Introducing AI Conversations: Natural Language Interaction for Your Apps! Learn More

Custom Provider

Overview

Shiny Speech uses a pluggable cloud provider architecture. You can implement your own STT and/or TTS providers by implementing the ISpeechToTextProvider and ITextToSpeechProvider interfaces from Shiny.Speech.Cloud.

Cloud providers replace the platform-native ISpeechToTextService / ITextToSpeechService registrations. The required platform-native audio services (IAudioSource and IAudioPlayer) are automatically registered by the cloud extension methods.

Custom Speech-to-Text Provider

Implement ISpeechToTextProvider to receive raw PCM audio (16kHz, 16-bit, mono) and yield recognition results:

using Shiny.Speech;
using Shiny.Speech.Cloud;

public class MyCloudSttProvider : ISpeechToTextProvider
{
    public event EventHandler<SpeechRecognitionError>? Error;

    public async IAsyncEnumerable<SpeechRecognitionResult> RecognizeAsync(
        Stream audioStream,
        SpeechRecognitionOptions? options = null,
        [EnumeratorCancellation] CancellationToken cancellationToken = default)
    {
        try
        {
            // Read PCM audio from audioStream
            // Send to your cloud API
            // Yield results as they arrive
            yield return new SpeechRecognitionResult(
                "recognized text",
                IsFinal: true,
                Confidence: 0.95f
            );
        }
        catch (HttpRequestException ex)
        {
            // Non-fatal: raise Error and keep the session running.
            // Throwing here would terminate the IAsyncEnumerable and end the session.
            Error?.Invoke(this, new SpeechRecognitionError(ex.Message, ex));
        }
    }
}

The Error event lets continuous providers surface transient failures (e.g. a network blip between chunked requests) without tearing down the RecognizeAsync enumerator. CloudSpeechToText subscribes to it internally and forwards each error to the service-level ISpeechToTextService.Error event, so app code only needs to wire one handler.
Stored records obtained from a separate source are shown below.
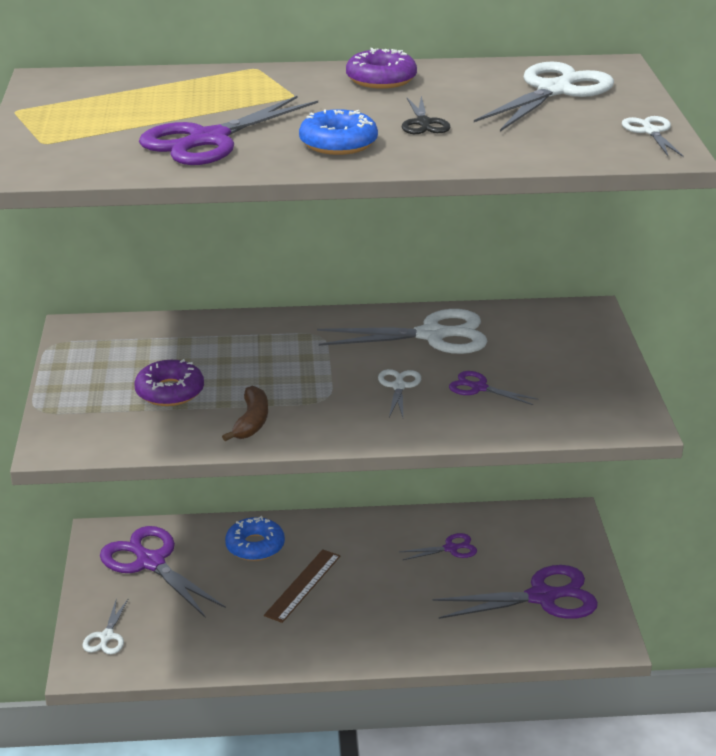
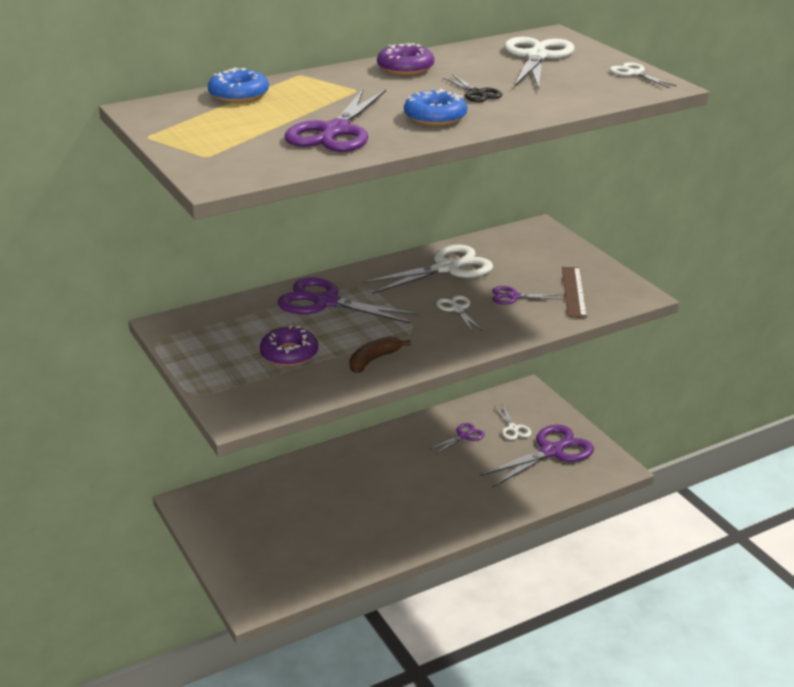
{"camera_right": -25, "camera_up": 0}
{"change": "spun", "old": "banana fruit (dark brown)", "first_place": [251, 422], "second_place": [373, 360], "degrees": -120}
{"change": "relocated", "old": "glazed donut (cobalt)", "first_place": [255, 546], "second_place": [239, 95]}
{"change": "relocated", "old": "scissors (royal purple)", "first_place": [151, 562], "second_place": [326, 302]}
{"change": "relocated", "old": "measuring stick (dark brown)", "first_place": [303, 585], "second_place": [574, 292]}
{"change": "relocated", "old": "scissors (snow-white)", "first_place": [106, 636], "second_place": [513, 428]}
builder.Services.AddCloudSpeechToText<MyCloudSttProvider>();
// IAudioSource is automatically registered

Custom Text-to-Speech Provider

Implement ITextToSpeechProvider to synthesize text into an audio stream:

using Shiny.Speech;
using Shiny.Speech.Cloud;

public class MyCloudTtsProvider : ITextToSpeechProvider
{
    public async Task<IReadOnlyList<VoiceInfo>> GetVoicesAsync(
        CultureInfo? culture = null,
        CancellationToken cancellationToken = default)
    {
        // Return available voices from your cloud provider
        return new[]
        {
            new VoiceInfo("voice-1", "Default Voice", CultureInfo.GetCultureInfo("en-US"))
        };
    }

    public async Task<Stream> SynthesizeAsync(
        string text,
        TextToSpeechOptions? options = null,
        CancellationToken cancellationToken = default)
    {
        // Send text to your cloud API
        // Return the audio stream (MP3 format)
        return audioStream;
    }
}

builder.Services.AddCloudTextToSpeech<MyCloudTtsProvider>();
// IAudioPlayer is automatically registered

Provider Interfaces

ISpeechToTextProvider

public interface ISpeechToTextProvider
{
    IAsyncEnumerable<SpeechRecognitionResult> RecognizeAsync(
        Stream audioStream,
        SpeechRecognitionOptions? options = null,
        CancellationToken cancellationToken = default
    );

    // Raised for non-fatal errors during continuous recognition.
    // CloudSpeechToText forwards this to ISpeechToTextService.Error.
    event EventHandler<SpeechRecognitionError>? Error;
}

ITextToSpeechProvider

public interface ITextToSpeechProvider
{
    Task<IReadOnlyList<VoiceInfo>> GetVoicesAsync(
        CultureInfo? culture = null,
        CancellationToken cancellationToken = default
    );

    Task<Stream> SynthesizeAsync(
        string text,
        TextToSpeechOptions? options = null,
        CancellationToken cancellationToken = default
    );
}

How It Works

When you register a cloud provider, Shiny Speech creates a bridge class (CloudSpeechToText or CloudTextToSpeech) that:

Captures audio from IAudioSource (for STT) or receives synthesized audio (for TTS)
Delegates recognition/synthesis to your provider implementation
Exposes the standard ISpeechToTextService / ITextToSpeechService interface

This means your app code doesn’t change — you can swap between platform-native, Azure, ElevenLabs, or your own provider by changing only the DI registration.